Boeing 737 Crashes in Iran Due to ‘Technical Issue’, Killing All 176 on Board

A Boeing Co. 737-800 jetliner bound for Ukraine that crashed after takeoff in Iran, killing everyone on board, was most likely brought down by an engine fire, according to Tehran authorities.

Ukraine International Airlines said 167 passengers and nine crew were on the plane, an older version of the 737 that predates Boeing’s grounded Max model, which crashed at 6:18 a.m. local time Wednesday in Sabashahr, near the Iranian capital.

Iran’s Disaster Mitigation and Management Organization said early assessments indicate the cause was a technical issue and the transport ministry suggested a fire was to blame, dismissing speculation that the jet was downed by a stray missile following Iranian strikes against U.S. bases in Iraq.

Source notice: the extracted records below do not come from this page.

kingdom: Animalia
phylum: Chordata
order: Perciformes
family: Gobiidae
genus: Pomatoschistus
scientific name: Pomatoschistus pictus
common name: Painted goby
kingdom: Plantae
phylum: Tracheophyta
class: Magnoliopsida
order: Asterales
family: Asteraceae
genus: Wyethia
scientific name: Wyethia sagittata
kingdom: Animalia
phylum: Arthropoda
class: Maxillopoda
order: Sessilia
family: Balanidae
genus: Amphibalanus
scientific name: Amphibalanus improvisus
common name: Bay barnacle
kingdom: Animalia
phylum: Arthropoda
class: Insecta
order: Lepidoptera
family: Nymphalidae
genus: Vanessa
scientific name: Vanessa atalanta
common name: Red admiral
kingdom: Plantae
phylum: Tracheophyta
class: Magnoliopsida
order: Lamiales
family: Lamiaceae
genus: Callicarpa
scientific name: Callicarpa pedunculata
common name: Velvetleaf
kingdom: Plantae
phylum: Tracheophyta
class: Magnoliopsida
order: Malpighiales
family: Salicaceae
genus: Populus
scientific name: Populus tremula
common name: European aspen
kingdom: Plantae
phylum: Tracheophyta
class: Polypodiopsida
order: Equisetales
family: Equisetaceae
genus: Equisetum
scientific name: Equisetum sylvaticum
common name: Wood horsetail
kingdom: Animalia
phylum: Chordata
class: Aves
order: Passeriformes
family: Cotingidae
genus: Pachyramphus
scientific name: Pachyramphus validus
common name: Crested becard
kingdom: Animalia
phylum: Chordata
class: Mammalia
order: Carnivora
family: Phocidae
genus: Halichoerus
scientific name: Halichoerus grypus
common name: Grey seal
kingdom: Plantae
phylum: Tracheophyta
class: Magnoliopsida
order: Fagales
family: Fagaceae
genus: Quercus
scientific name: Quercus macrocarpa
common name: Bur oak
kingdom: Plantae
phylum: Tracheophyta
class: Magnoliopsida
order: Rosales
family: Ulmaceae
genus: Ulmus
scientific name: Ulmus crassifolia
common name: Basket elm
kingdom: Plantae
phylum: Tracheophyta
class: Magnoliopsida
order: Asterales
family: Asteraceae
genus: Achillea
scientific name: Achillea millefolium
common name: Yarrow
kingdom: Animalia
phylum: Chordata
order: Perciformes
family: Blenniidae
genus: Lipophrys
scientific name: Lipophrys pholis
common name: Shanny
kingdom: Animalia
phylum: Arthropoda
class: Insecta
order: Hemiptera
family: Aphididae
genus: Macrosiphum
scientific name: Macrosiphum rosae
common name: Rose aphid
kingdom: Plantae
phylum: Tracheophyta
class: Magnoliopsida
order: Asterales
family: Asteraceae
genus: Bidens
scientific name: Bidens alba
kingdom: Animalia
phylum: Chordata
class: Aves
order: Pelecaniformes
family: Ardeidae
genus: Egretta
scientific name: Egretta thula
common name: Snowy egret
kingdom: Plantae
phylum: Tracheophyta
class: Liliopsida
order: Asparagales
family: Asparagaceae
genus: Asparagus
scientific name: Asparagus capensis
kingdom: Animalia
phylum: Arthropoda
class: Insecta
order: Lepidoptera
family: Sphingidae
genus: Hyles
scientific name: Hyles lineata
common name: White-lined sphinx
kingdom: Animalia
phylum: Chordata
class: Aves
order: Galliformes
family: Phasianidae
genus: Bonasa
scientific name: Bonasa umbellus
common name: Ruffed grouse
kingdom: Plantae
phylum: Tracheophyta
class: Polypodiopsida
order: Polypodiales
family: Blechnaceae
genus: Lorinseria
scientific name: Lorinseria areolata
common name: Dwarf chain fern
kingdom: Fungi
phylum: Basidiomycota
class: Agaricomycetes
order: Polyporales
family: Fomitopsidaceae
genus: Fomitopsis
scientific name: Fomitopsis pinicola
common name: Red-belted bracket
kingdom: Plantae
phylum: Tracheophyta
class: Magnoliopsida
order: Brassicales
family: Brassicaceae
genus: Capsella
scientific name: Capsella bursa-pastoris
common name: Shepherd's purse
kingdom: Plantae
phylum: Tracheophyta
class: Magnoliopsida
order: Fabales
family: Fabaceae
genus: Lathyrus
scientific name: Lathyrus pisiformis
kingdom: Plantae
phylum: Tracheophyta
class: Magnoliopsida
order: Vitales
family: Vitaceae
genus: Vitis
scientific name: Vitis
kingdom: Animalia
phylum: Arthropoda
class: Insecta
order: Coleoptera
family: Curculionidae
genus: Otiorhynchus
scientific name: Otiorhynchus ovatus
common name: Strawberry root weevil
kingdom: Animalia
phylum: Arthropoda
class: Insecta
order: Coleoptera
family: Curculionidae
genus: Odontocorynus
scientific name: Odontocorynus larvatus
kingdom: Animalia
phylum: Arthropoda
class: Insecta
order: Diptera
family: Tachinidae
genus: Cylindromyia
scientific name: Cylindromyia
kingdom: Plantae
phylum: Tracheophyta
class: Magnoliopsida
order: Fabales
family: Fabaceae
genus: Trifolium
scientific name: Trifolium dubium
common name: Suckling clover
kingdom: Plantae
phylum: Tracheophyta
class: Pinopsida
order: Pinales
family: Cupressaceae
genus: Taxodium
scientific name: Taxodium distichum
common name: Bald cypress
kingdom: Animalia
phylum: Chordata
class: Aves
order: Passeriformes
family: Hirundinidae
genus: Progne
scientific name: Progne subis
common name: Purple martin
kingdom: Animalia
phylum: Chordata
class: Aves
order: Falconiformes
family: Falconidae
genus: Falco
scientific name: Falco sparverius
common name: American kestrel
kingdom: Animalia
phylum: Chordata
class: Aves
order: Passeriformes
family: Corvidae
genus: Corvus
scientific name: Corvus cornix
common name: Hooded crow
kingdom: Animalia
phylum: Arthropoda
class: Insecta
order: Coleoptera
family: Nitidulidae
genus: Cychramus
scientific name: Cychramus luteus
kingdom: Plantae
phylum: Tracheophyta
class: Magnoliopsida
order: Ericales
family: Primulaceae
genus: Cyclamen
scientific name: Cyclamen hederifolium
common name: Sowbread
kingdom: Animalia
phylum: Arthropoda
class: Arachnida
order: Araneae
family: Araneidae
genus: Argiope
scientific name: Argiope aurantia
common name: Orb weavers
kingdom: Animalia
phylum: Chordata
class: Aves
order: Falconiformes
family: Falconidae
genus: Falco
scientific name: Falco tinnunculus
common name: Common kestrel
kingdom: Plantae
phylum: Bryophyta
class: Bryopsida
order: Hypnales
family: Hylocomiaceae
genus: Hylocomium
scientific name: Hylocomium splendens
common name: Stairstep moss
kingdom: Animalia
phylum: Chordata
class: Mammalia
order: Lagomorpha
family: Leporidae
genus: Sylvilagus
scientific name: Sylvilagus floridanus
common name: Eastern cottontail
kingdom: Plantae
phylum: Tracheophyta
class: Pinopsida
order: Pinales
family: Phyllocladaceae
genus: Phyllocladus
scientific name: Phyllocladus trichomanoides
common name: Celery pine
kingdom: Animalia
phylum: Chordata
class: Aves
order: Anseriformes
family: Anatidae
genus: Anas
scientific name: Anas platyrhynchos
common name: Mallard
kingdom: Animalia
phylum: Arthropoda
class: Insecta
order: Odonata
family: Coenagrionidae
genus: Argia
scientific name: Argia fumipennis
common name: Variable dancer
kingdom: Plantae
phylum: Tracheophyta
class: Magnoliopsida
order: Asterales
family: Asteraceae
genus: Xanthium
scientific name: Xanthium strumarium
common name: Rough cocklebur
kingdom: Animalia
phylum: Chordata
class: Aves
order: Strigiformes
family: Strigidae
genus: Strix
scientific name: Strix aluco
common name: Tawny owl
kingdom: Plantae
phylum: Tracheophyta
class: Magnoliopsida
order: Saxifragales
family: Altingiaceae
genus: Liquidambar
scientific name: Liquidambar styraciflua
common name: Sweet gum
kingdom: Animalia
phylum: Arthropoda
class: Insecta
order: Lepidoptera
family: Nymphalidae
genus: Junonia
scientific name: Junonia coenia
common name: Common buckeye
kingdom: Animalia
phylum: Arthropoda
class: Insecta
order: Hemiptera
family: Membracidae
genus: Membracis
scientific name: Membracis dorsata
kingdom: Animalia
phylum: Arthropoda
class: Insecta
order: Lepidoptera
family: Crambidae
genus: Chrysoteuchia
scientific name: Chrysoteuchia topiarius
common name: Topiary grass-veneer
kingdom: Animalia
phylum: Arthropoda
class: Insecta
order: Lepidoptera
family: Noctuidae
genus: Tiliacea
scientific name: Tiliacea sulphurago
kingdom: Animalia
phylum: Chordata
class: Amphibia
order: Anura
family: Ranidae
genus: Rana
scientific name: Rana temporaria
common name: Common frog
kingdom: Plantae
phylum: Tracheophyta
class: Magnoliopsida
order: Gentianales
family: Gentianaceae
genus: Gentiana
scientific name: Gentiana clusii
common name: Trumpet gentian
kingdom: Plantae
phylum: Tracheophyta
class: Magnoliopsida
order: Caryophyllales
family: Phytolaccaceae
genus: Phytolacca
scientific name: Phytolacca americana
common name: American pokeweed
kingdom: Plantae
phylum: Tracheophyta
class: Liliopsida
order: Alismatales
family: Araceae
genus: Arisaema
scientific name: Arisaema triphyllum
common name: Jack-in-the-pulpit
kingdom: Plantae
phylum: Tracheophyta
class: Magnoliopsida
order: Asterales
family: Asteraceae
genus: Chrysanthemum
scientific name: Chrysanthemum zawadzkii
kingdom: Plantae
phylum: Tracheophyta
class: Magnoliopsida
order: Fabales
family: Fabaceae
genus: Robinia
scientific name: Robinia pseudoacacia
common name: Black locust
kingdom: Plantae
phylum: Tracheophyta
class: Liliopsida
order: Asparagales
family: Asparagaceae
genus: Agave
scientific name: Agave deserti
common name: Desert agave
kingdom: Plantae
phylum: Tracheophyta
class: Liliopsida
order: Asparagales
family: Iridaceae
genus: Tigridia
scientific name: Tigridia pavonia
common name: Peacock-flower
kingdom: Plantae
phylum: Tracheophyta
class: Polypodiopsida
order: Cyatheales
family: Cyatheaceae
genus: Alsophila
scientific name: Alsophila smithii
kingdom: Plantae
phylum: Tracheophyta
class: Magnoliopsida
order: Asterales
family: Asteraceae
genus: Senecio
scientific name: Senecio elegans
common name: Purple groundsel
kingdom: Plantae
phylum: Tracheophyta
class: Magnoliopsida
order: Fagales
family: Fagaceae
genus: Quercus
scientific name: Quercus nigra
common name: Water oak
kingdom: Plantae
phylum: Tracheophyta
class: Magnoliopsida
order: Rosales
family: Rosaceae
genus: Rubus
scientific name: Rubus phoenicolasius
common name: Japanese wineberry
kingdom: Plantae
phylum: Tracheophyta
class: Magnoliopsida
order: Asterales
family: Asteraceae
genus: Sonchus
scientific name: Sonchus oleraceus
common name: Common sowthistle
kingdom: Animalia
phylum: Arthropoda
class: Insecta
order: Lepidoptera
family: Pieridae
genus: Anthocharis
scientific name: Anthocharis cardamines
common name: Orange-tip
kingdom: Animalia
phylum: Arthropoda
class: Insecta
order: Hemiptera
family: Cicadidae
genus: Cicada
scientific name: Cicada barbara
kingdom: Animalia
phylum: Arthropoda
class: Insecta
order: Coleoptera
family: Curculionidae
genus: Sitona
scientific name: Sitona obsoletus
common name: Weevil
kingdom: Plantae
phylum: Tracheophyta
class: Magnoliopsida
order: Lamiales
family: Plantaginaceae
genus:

At the same time, another state-run outlet cited an official from the Iran Civil Aviation Organization as saying the pilots didn’t declare an emergency, while an amateur video purportedly of the stricken plane showed a bright image descending steeply before hitting the ground.

Television footage showed recovery efforts at the crash sight, with debris from the plane spread across a charred field. Ukraine’s foreign ministry said about half those on board held Iranian citizenship and that there was also a large number of Canadians, as well as Swedes, Afghans, Britons and Ukrainians.

Ukraine International Vice President Ihor Sosnovskyi said in Kyiv that the plane, delivered to the airline new in 2016, was in good condition and had its last shop visit on Jan. 6. He said the crew was also very experienced and that there were no indications of human error, while declining to comment on possible reasons for the crash, the company’s first since it was set up in 1992.

The tragedy comes at a tense time for both Iran and Boeing.

The Islamic republic has fired more than a dozen missiles at U.S.-Iraqi airbases in retaliation for the killing of Iran’s top general, Qassem Soleimani. Just prior to the crash, U.S. aviation regulators issued new restrictions barring civilian flights over Iraq and Iran.